Would you transcribe the records below exactly, omitting every picture?

---------- Given records

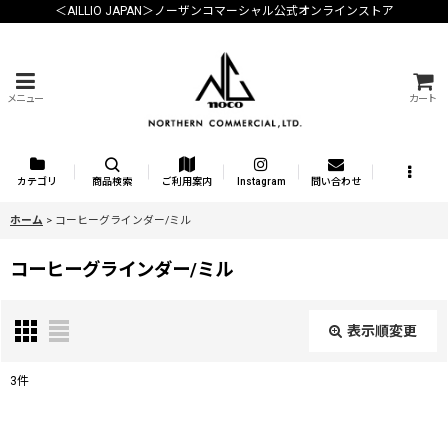
＜AILLIO JAPAN＞ノーザンコマーシャル公式オンラインストア
メニュー
カート
カテゴリ
商品検索
ご利用案内
Instagram
問い合わせ
ホーム
>
コーヒーグラインダー/ミル
コーヒーグラインダー/ミル
表示順変更
閉じる
3
件
表示数
:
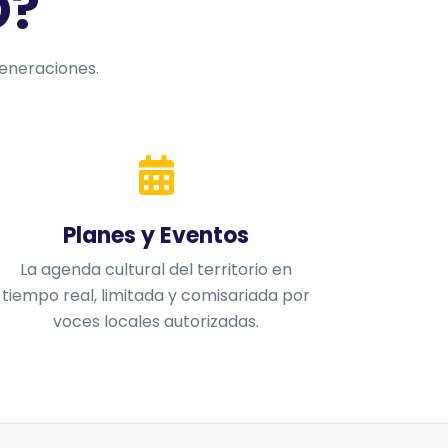
O?
generaciones.
Planes y Eventos
La agenda cultural del territorio en
tiempo real, limitada y comisariada por
voces locales autorizadas.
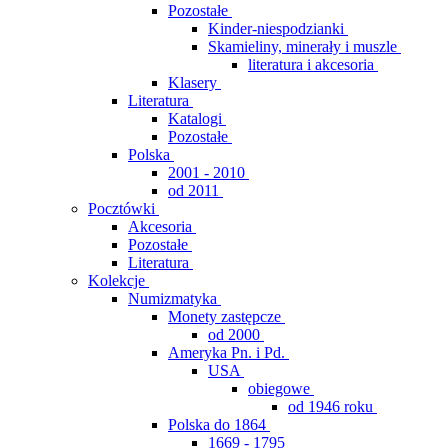
Pozostałe
Kinder-niespodzianki
Skamieliny, minerały i muszle
literatura i akcesoria
Klasery
Literatura
Katalogi
Pozostałe
Polska
2001 - 2010
od 2011
Pocztówki
Akcesoria
Pozostałe
Literatura
Kolekcje
Numizmatyka
Monety zastępcze
od 2000
Ameryka Pn. i Pd.
USA
obiegowe
od 1946 roku
Polska do 1864
1669 - 1795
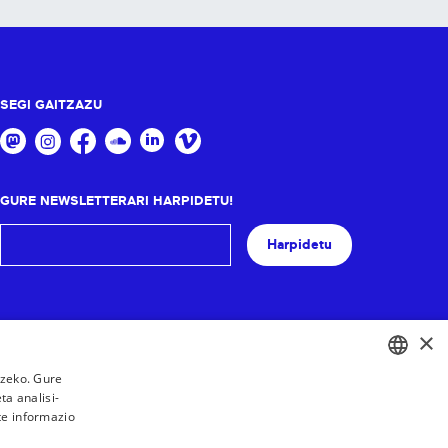
SEGI GAITZAZU
GURE NEWSLETTERARI HARPIDETU!
Harpidetu
×
tzeko. Gure
a analisi-
BASQUE
te informazio
FRENCH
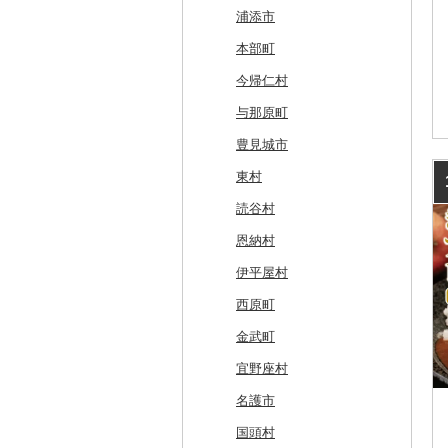
網走市
つがる市
平泉町
気仙沼市
大仙市
舟形町
本宮市
行方市
野木町
邑楽町
蓮田市
館山市
稲城市
三浦市
妙高市
南部町
東御市
郡上市
掛川市
東郷町
東員町
京都市
柏原市
南あわじ市
平群町
上富田町
高梁市
北島町
仁淀川町
大野城市
太良町
佐々町
南関町
姫島村
高千穂町
薩摩川内市
浦添市
浦河町
弘前市
洋野町
美里町
八郎潟町
最上町
柳津町
結城市
板倉町
川越市
大網白里市
世田谷区
大磯町
聖籠町
昭和町
中野市
白川村
伊豆の国市
犬山市
玉城町
舞鶴市
羽曳野市
洲本市
黒滝村
白浜町
勝央町
吉野川市
大月町
宗像市
平戸市
津奈木町
玖珠町
西都市
大崎町
本部町
広尾町
鰺ヶ沢町
大船渡市
松島町
真室川町
鮫川村
城里町
嬬恋村
宮代町
一宮町
日の出町
箱根町
刈羽村
甲府市
豊丘村
御嵩町
小山町
弥富市
和束町
大阪府（府庁）
猪名川町
御所市
由良町
倉敷市
三原村
水巻町
小国町
大分県（県庁）
西米良村
曽於市
今帰仁村
中札内村
むつ市
山田町
大和町
寒河江市
福島市
水戸市
草津町
吉見町
佐倉市
板橋区
横浜市
湯沢町
甲州市
売木村
海津市
森町
東海市
八幡市
吹田市
尼崎市
上牧町
すさみ町
矢掛町
香南市
岡垣町
人吉市
延岡市
鹿屋市
与那原町
滝川市
田舎館村
大槌町
大郷町
西川町
新地町
鉾田市
高崎市
東松山市
木更津市
渋谷区
茅ヶ崎市
新潟市
丹波山村
小諸市
関ケ原町
川根本町
新城市
京田辺市
河南町
加西市
明日香村
日高町
鏡野町
大豊町
豊前市
宇土市
串間市
宇検村
豊見城市
比布町
青森県（県庁）
南三陸町
高畠町
葛尾村
桜川市
群馬県（県庁）
入間市
茂原市
千代田区
川崎市
木曽町
七宗町
富士市
春日井市
向日市
和泉市
宝塚市
吉野町
有田川町
田野町
嘉麻市
荒尾市
五ヶ瀬町
天城町
東村
鶴居村
三沢市
仙台市
山形市
三島町
石岡市
大泉町
志木市
野田市
新宿区
厚木市
箕輪町
笠松町
御前崎市
瀬戸市
高槻市
淡路市
奈良市
印南町
高知市
筑後市
産山村
高原町
南種子町
読谷村
釧路市
西目屋村
大河原町
三川町
桑折町
茨城県（県庁）
長野原町
北本市
山武市
江東区
海老名市
駒ヶ根市
東白川村
東伊豆町
大府市
豊中市
丹波篠山市
大和郡山市
和歌山県（県庁）
東洋町
大木町
益城町
小林市
知名町
恩納村
苫前町
角田市
大江町
矢吹町
坂東市
中之条町
桶川市
鴨川市
青梅市
相模原市
王滝村
土岐市
西伊豆町
半田市
箕面市
香美町
野迫川村
みなべ町
越知町
直方市
御船町
高鍋町
与論町
伊平屋村
当別町
涌谷町
米沢市
国見町
小美玉市
加須市
印西市
国立市
座間市
千曲市
岐阜県（県庁）
清水町
あま市
太子町
芦屋市
葛城市
かつらぎ町
安芸市
遠賀町
山都町
美郷町
錦江町
西原町
占冠村
東松島市
檜枝岐村
日立市
三郷市
神崎町
品川区
二宮町
辰野町
下呂市
南伊豆町
岩倉市
岬町
神戸市
三宅町
田辺市
本山町
大任町
阿蘇市
諸塚村
霧島市
金武町
上士幌町
喜多方市
大子町
八潮市
船橋市
福生市
茅野市
多治見市
松崎町
小牧市
千早赤阪村
川西市
生駒市
北山村
土佐清水市
北九州市
合志市
都農町
鹿児島県（県庁）
宜野座村
平取町
南相馬市
鹿嶋市
越生町
千葉市
小平市
喬木村
垂井町
湖西市
愛西市
東大阪市
三田市
東吉野村
串本町
北川村
宇美町
美里町
阿久根市
名護市
七飯町
会津若松市
阿見町
さいたま市
白井市
文京区
阿智村
恵那市
磐田市
長久手市
摂津市
赤穂市
五條市
佐川町
小郡市
苓北町
日置市
国頭村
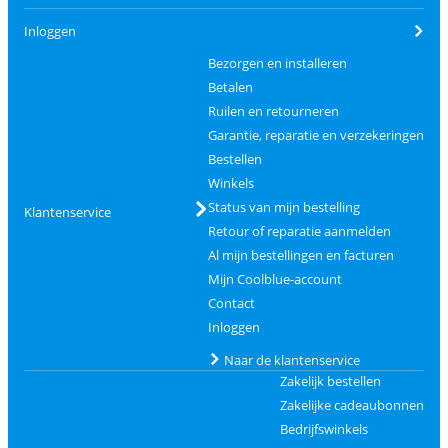
Inloggen
Bezorgen en installeren
Betalen
Ruilen en retourneren
Garantie, reparatie en verzekeringen
Bestellen
Winkels
Status van mijn bestelling
Klantenservice
Retour of reparatie aanmelden
Al mijn bestellingen en facturen
Mijn Coolblue-account
Contact
Inloggen
Naar de klantenservice
Zakelijk bestellen
Zakelijke cadeaubonnen
Bedrijfswinkels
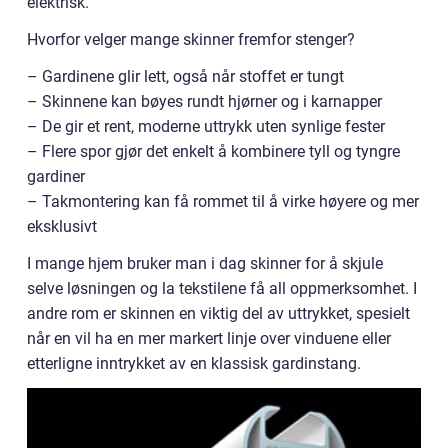
elektrisk.
Hvorfor velger mange skinner fremfor stenger?
– Gardinene glir lett, også når stoffet er tungt
– Skinnene kan bøyes rundt hjørner og i karnapper
– De gir et rent, moderne uttrykk uten synlige fester
– Flere spor gjør det enkelt å kombinere tyll og tyngre
gardiner
– Takmontering kan få rommet til å virke høyere og mer
eksklusivt
I mange hjem bruker man i dag skinner for å skjule
selve løsningen og la tekstilene få all oppmerksomhet. I
andre rom er skinnen en viktig del av uttrykket, spesielt
når en vil ha en mer markert linje over vinduene eller
etterligne inntrykket av en klassisk gardinstang.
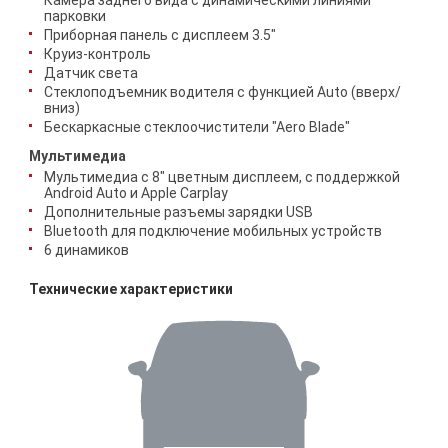
Камера заднего вида с динамическими линиями
парковки
Приборная панель с дисплеем 3.5"
Круиз-контроль
Датчик света
Стеклоподъемник водителя с функцией Auto (вверх/
вниз)
Бескаркасные стеклоочистители "Aero Blade"
Мультимедиа
Мультимедиа с 8" цветным дисплеем, с поддержкой
Android Auto и Apple Carplay
Дополнительные разъемы зарядки USB
Bluetooth для подключение мобильных устройств
6 динамиков
Технические характеристики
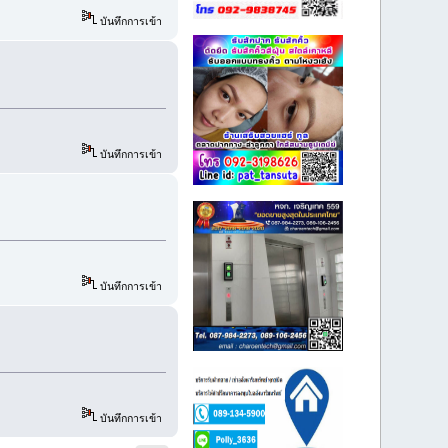
บันทึกการเข้า
บันทึกการเข้า
บันทึกการเข้า
บันทึกการเข้า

--------------------

Result of the exercise ->
＜AILLIO JAPAN＞ノーザンコマーシャル公式オンラインストア
メニュー
カート
カテゴリ
商品検索
ご利用案内
Instagram
問い合わせ
ホーム
>
コーヒーグラインダー/ミル
コーヒーグラインダー/ミル
表示順変更
閉じる
3
件
表示数
:
O?
generaciones.
Planes y Eventos
La agenda cultural del territorio en
tiempo real, limitada y comisariada por
voces locales autorizadas.
Pozostałe
Kinder-niespodzianki
Skamieliny, minerały i muszle
literatura i akcesoria
Klasery
Literatura
Katalogi
Pozostałe
Polska
2001 - 2010
od 2011
Pocztówki
Akcesoria
Pozostałe
Literatura
Kolekcje
Numizmatyka
Monety zastępcze
od 2000
Ameryka Pn. i Pd.
USA
obiegowe
od 1946 roku
Polska do 1864
1669 - 1795
SEGI GAITZAZU
GURE NEWSLETTERARI HARPIDETU!
Harpidetu
×
tzeko. Gure
a analisi-
BASQUE
te informazio
FRENCH
網走市
つがる市
平泉町
気仙沼市
大仙市
舟形町
本宮市
行方市
野木町
邑楽町
蓮田市
館山市
稲城市
三浦市
妙高市
南部町
東御市
郡上市
掛川市
東郷町
東員町
京都市
柏原市
南あわじ市
平群町
上富田町
高梁市
北島町
仁淀川町
大野城市
太良町
佐々町
南関町
姫島村
高千穂町
薩摩川内市
浦添市
浦河町
弘前市
洋野町
美里町
八郎潟町
最上町
柳津町
結城市
板倉町
川越市
大網白里市
世田谷区
大磯町
聖籠町
昭和町
中野市
白川村
伊豆の国市
犬山市
玉城町
舞鶴市
羽曳野市
洲本市
黒滝村
白浜町
勝央町
吉野川市
大月町
宗像市
平戸市
津奈木町
玖珠町
西都市
大崎町
本部町
広尾町
鰺ヶ沢町
大船渡市
松島町
真室川町
鮫川村
城里町
嬬恋村
宮代町
一宮町
日の出町
箱根町
刈羽村
甲府市
豊丘村
御嵩町
小山町
弥富市
和束町
大阪府（府庁）
猪名川町
御所市
由良町
倉敷市
三原村
水巻町
小国町
大分県（県庁）
西米良村
曽於市
今帰仁村
中札内村
むつ市
山田町
大和町
寒河江市
福島市
水戸市
草津町
吉見町
佐倉市
板橋区
横浜市
湯沢町
甲州市
売木村
海津市
森町
東海市
八幡市
吹田市
尼崎市
上牧町
すさみ町
矢掛町
香南市
岡垣町
人吉市
延岡市
鹿屋市
与那原町
滝川市
田舎館村
大槌町
大郷町
西川町
新地町
鉾田市
高崎市
東松山市
木更津市
渋谷区
茅ヶ崎市
新潟市
丹波山村
小諸市
関ケ原町
川根本町
新城市
京田辺市
河南町
加西市
明日香村
日高町
鏡野町
大豊町
豊前市
宇土市
串間市
宇検村
豊見城市
比布町
青森県（県庁）
南三陸町
高畠町
葛尾村
桜川市
群馬県（県庁）
入間市
茂原市
千代田区
川崎市
木曽町
七宗町
富士市
春日井市
向日市
和泉市
宝塚市
吉野町
有田川町
田野町
嘉麻市
荒尾市
五ヶ瀬町
天城町
東村
鶴居村
三沢市
仙台市
山形市
三島町
石岡市
大泉町
志木市
野田市
新宿区
厚木市
箕輪町
笠松町
御前崎市
瀬戸市
高槻市
淡路市
奈良市
印南町
高知市
筑後市
産山村
高原町
南種子町
読谷村
釧路市
西目屋村
大河原町
三川町
桑折町
茨城県（県庁）
長野原町
北本市
山武市
江東区
海老名市
駒ヶ根市
東白川村
東伊豆町
大府市
豊中市
丹波篠山市
大和郡山市
和歌山県（県庁）
東洋町
大木町
益城町
小林市
知名町
恩納村
苫前町
角田市
大江町
矢吹町
坂東市
中之条町
桶川市
鴨川市
青梅市
相模原市
王滝村
土岐市
西伊豆町
半田市
箕面市
香美町
野迫川村
みなべ町
越知町
直方市
御船町
高鍋町
与論町
伊平屋村
当別町
涌谷町
米沢市
国見町
小美玉市
加須市
印西市
国立市
座間市
千曲市
岐阜県（県庁）
清水町
あま市
太子町
芦屋市
葛城市
かつらぎ町
安芸市
遠賀町
山都町
美郷町
錦江町
西原町
占冠村
東松島市
檜枝岐村
日立市
三郷市
神崎町
品川区
二宮町
辰野町
下呂市
南伊豆町
岩倉市
岬町
神戸市
三宅町
田辺市
本山町
大任町
阿蘇市
諸塚村
霧島市
金武町
上士幌町
喜多方市
大子町
八潮市
船橋市
福生市
茅野市
多治見市
松崎町
小牧市
千早赤阪村
川西市
生駒市
北山村
土佐清水市
北九州市
合志市
都農町
鹿児島県（県庁）
宜野座村
平取町
南相馬市
鹿嶋市
越生町
千葉市
小平市
喬木村
垂井町
湖西市
愛西市
東大阪市
三田市
東吉野村
串本町
北川村
宇美町
美里町
阿久根市
名護市
七飯町
会津若松市
阿見町
さいたま市
白井市
文京区
阿智村
恵那市
磐田市
長久手市
摂津市
赤穂市
五條市
佐川町
小郡市
苓北町
日置市
国頭村
Inloggen
Bezorgen en installeren
Betalen
Ruilen en retourneren
Garantie, reparatie en verzekeringen
Bestellen
Winkels
Status van mijn bestelling
Klantenservice
Retour of reparatie aanmelden
Al mijn bestellingen en facturen
Mijn Coolblue-account
Contact
Inloggen
Naar de klantenservice
Zakelijk bestellen
Zakelijke cadeaubonnen
Bedrijfswinkels
elektrisk.
Hvorfor velger mange skinner fremfor stenger?
– Gardinene glir lett, også når stoffet er tungt
– Skinnene kan bøyes rundt hjørner og i karnapper
– De gir et rent, moderne uttrykk uten synlige fester
– Flere spor gjør det enkelt å kombinere tyll og tyngre
gardiner
– Takmontering kan få rommet til å virke høyere og mer
eksklusivt
I mange hjem bruker man i dag skinner for å skjule
selve løsningen og la tekstilene få all oppmerksomhet. I
andre rom er skinnen en viktig del av uttrykket, spesielt
når en vil ha en mer markert linje over vinduene eller
etterligne inntrykket av en klassisk gardinstang.
Камера заднего вида с динамическими линиями
парковки
Приборная панель с дисплеем 3.5"
Круиз-контроль
Датчик света
Стеклоподъемник водителя с функцией Auto (вверх/
вниз)
Бескаркасные стеклоочистители "Aero Blade"
Мультимедиа
Мультимедиа с 8" цветным дисплеем, с поддержкой
Android Auto и Apple Carplay
Дополнительные разъемы зарядки USB
Bluetooth для подключение мобильных устройств
6 динамиков
Технические характеристики
บันทึกการเข้า
บันทึกการเข้า
บันทึกการเข้า
บันทึกการเข้า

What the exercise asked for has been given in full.